A brief statement of the facts underlying these appeals will help illuminate the issues. In April 1975 PICO and its wholly-owned domestic subsidiaries filed petitions for an arrangement under Chapter XI of the Bankruptcy Act, 11 U.S.C. § 701 et seq. The bankruptcy court authorized PICO to continue to operate the business as debtor-in-possession. At the time of the petition, PICO owed approximately $24,000,000 to its secured creditors and $7,200,000 to its unsecured creditors. In December 1976 PICO entered into a settlement agreement (the "Lender Agreement") with its secured creditors, agreeing to pay the three institutional lenders a minimum of $2,400,000 in cash and to issue preferred stock equal to the balance of the indebtedness, in consideration of the compromise of approximately $19,200,000 in debt. The provision for the issuance of stock requires amendments to PICO's governing instruments, amendments that are subject to stockholder approval. Although PICO has made substantial payments to its secured creditors, it is in default under the terms of the Lender Agreement. If the default is called, the unpaid balance of the original debt approximately $18,000,000 will become due, the secured creditors may seize all the debtor's assets, and no assets will remain for the claims of general creditors or for distribution to stockholders.

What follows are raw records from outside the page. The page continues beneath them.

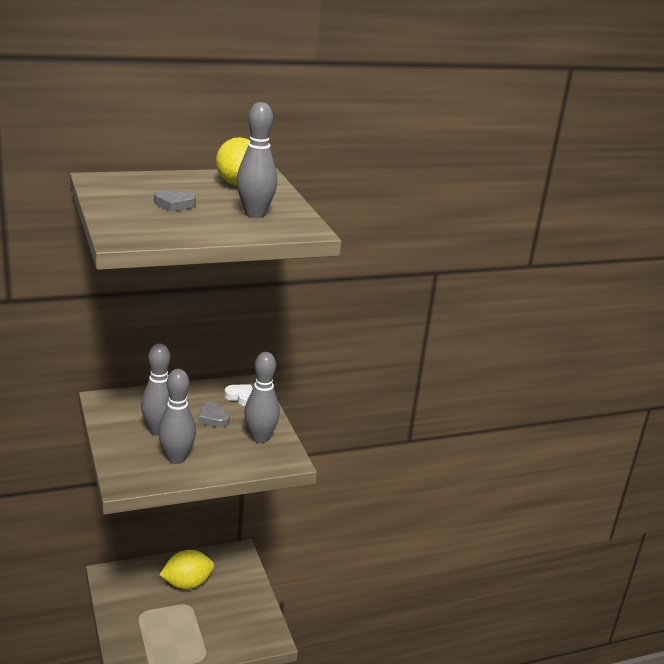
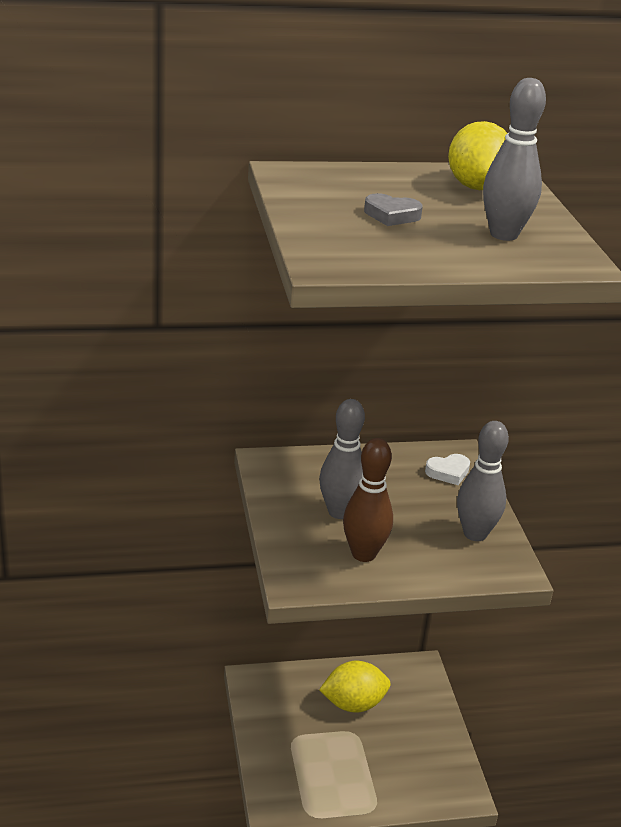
camera: 10 degrees right, 5 degrees up
(176, 458) = (363, 554): grey bowling pin -> brown bowling pin
(213, 418) = (411, 500): grey heart -> none
(241, 397) = (448, 472): white heart -> white heart turned 120 degrees clockwise

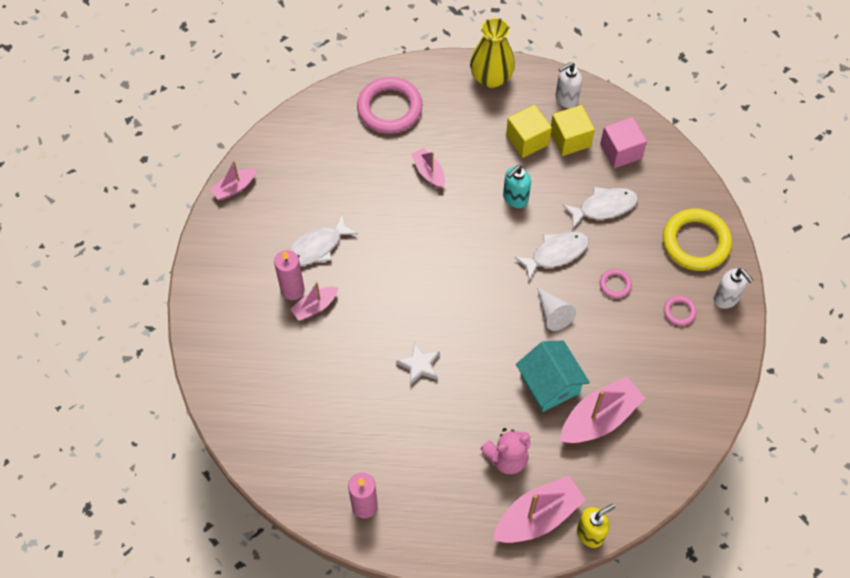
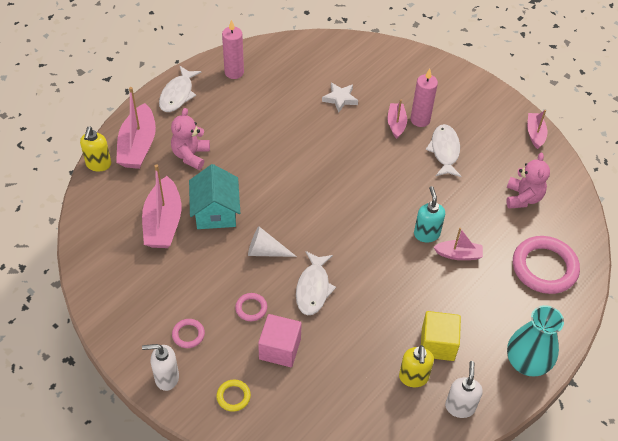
camera: 125 degrees right, 10 degrees down
(324, 159) = (523, 198): none -> pink teddy bear
(419, 365) = (300, 151): white star -> white star (340, 99)
(491, 77) = (526, 363): yellow vase -> turquoise vase
(515, 198) = (386, 295): turquoise soap dispenser -> turquoise soap dispenser (426, 234)
(550, 384) = (215, 212): turquoise house -> turquoise house turned 75 degrees clockwise
(570, 139) = (413, 378): yellow cube -> yellow soap dispenser
(604, 207) = (325, 353): white fish -> white fish (177, 94)
(621, 151) = (369, 409): pink cube -> pink cube (280, 349)
(695, 242) = (233, 396): yellow ring -> yellow ring, size x0.46

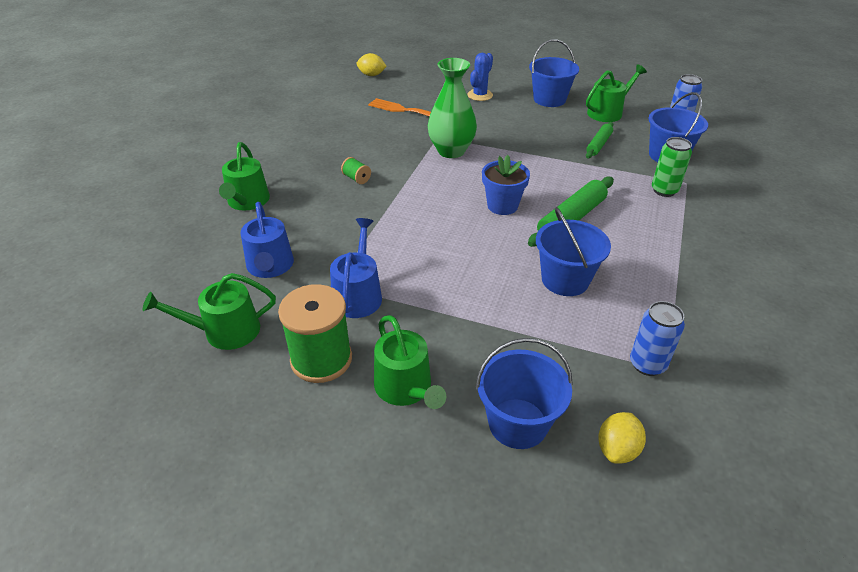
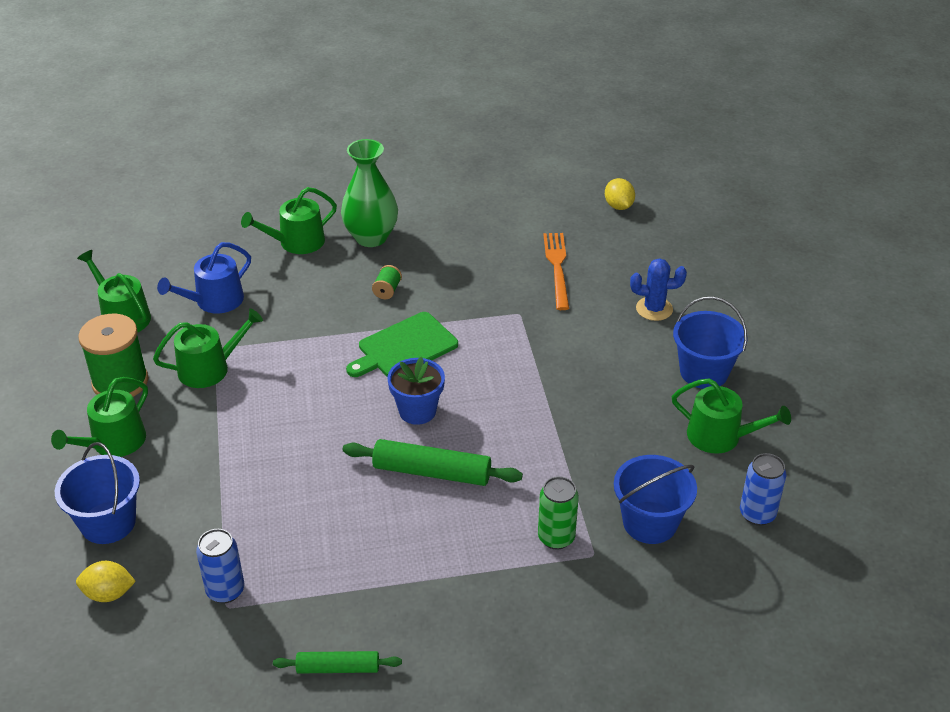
camera: 60 degrees right, 0 degrees up
(358, 294) = (210, 368): blue watering can -> green watering can
(428, 190) = (404, 347): none -> green cutting board
(451, 151) = (497, 334): green vase -> green vase (371, 237)
(565, 280) = (318, 498): blue bucket -> none
(599, 145) = (621, 451): green rolling pin -> green rolling pin (338, 668)

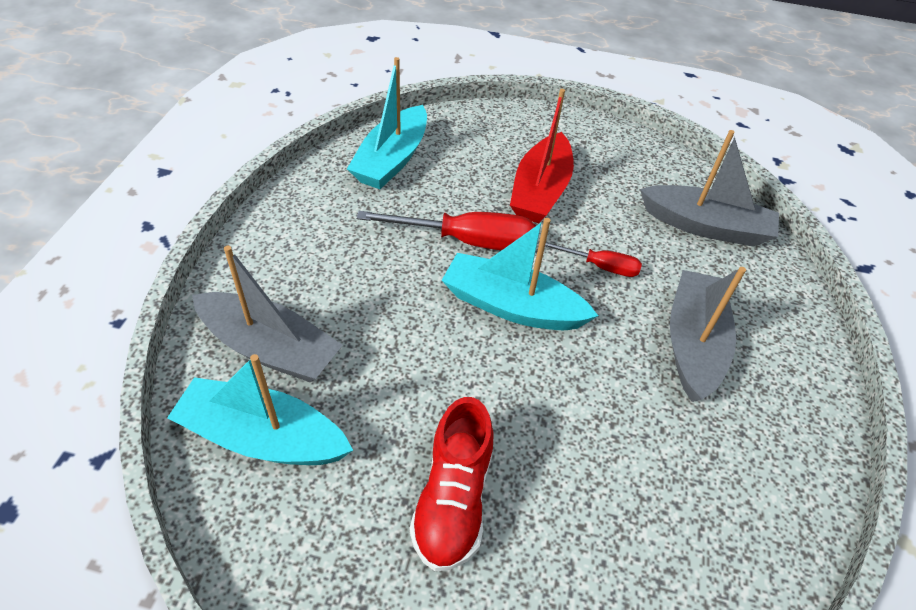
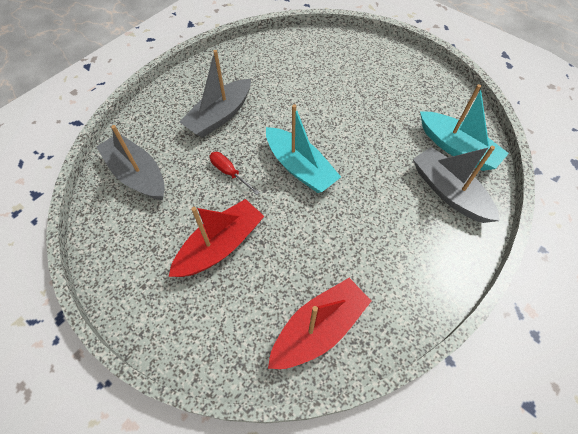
camera: 150 degrees left, 10 degrees up
(392, 160) = (319, 328): turquoise boat -> red boat
(453, 500) = (376, 98): red shoe -> none
(467, 241) = (300, 221): red screwdriver -> none

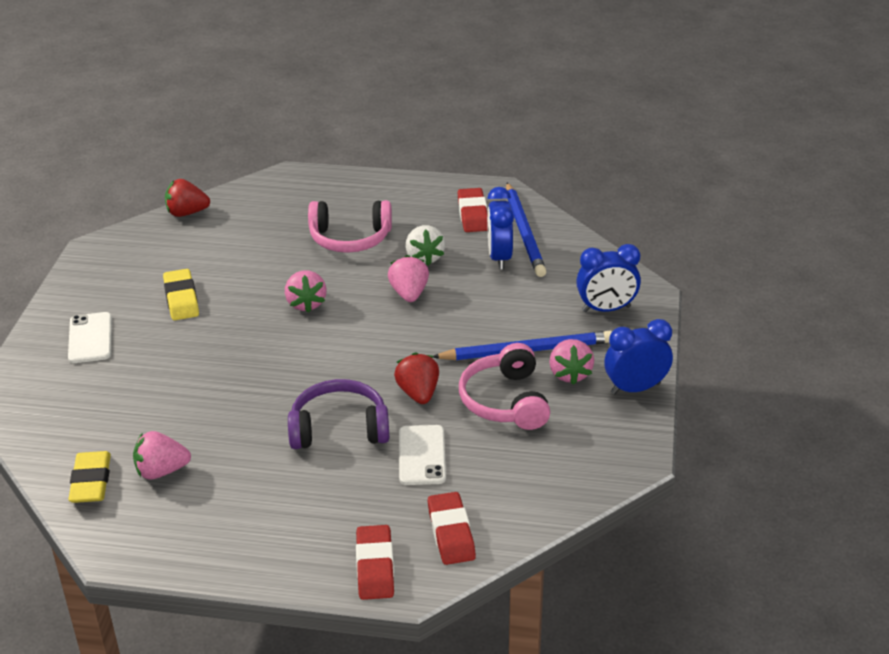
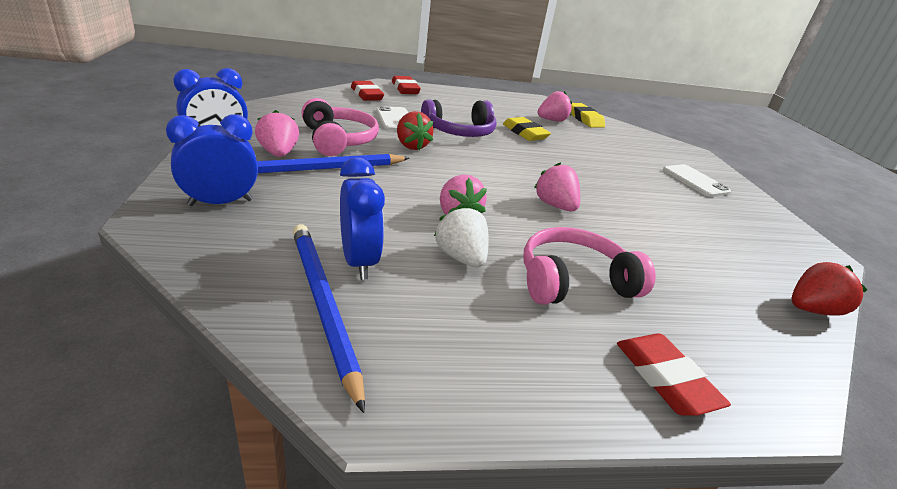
camera: 160 degrees right, 5 degrees down
(181, 299) = (670, 209): yellow eraser -> yellow eraser (525, 133)
(473, 214) = (416, 337): red eraser -> red eraser (665, 378)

PICO has also formulated a settlement plan with its general, unsecured creditors. A majority of these creditors (in both number and amount of claim) accepted an Amended Plan of Arrangement (the Plan) in January 1978. The Plan divides the creditors into two classes, one of which receives cash and the other a combination of preferred stock, common stock, and warrants to purchase common stock. The Plan also requires PICO to conduct a stockholders' meeting for the purpose, Inter alia, of amending the certificate of incorporation to implement the Plan and the Lender Agreement. The bankruptcy court confirmed this proposed arrangement on May 11, 1978, and scheduled for July 31, 1978, a shareholders' meeting to consider the Plan and Agreement.


Appellant Potter, owner of approximately 45% Of PICO's outstanding stock and until recently an officer and chairman of the board of directors, individually affirmed and ratified the Lender Agreement in consideration for a release of his personal guarantee of a portion of the corporate debt. In particular, Potter agreed to the following terms:


In consideration of this agreement, John T. Potter agrees to vote his stock of PICO or any of its subsidiaries in favor of the acceptance of this Settlement Agreement at any meeting of stockholders of any of said corporations and agrees to support same in any application brought before the Bankruptcy Court in connection therewith. By signing his consent at the foot of this Agreement, John T. Potter hereby confirms and acknowledges his agreement to be bound by the terms of this paragraph.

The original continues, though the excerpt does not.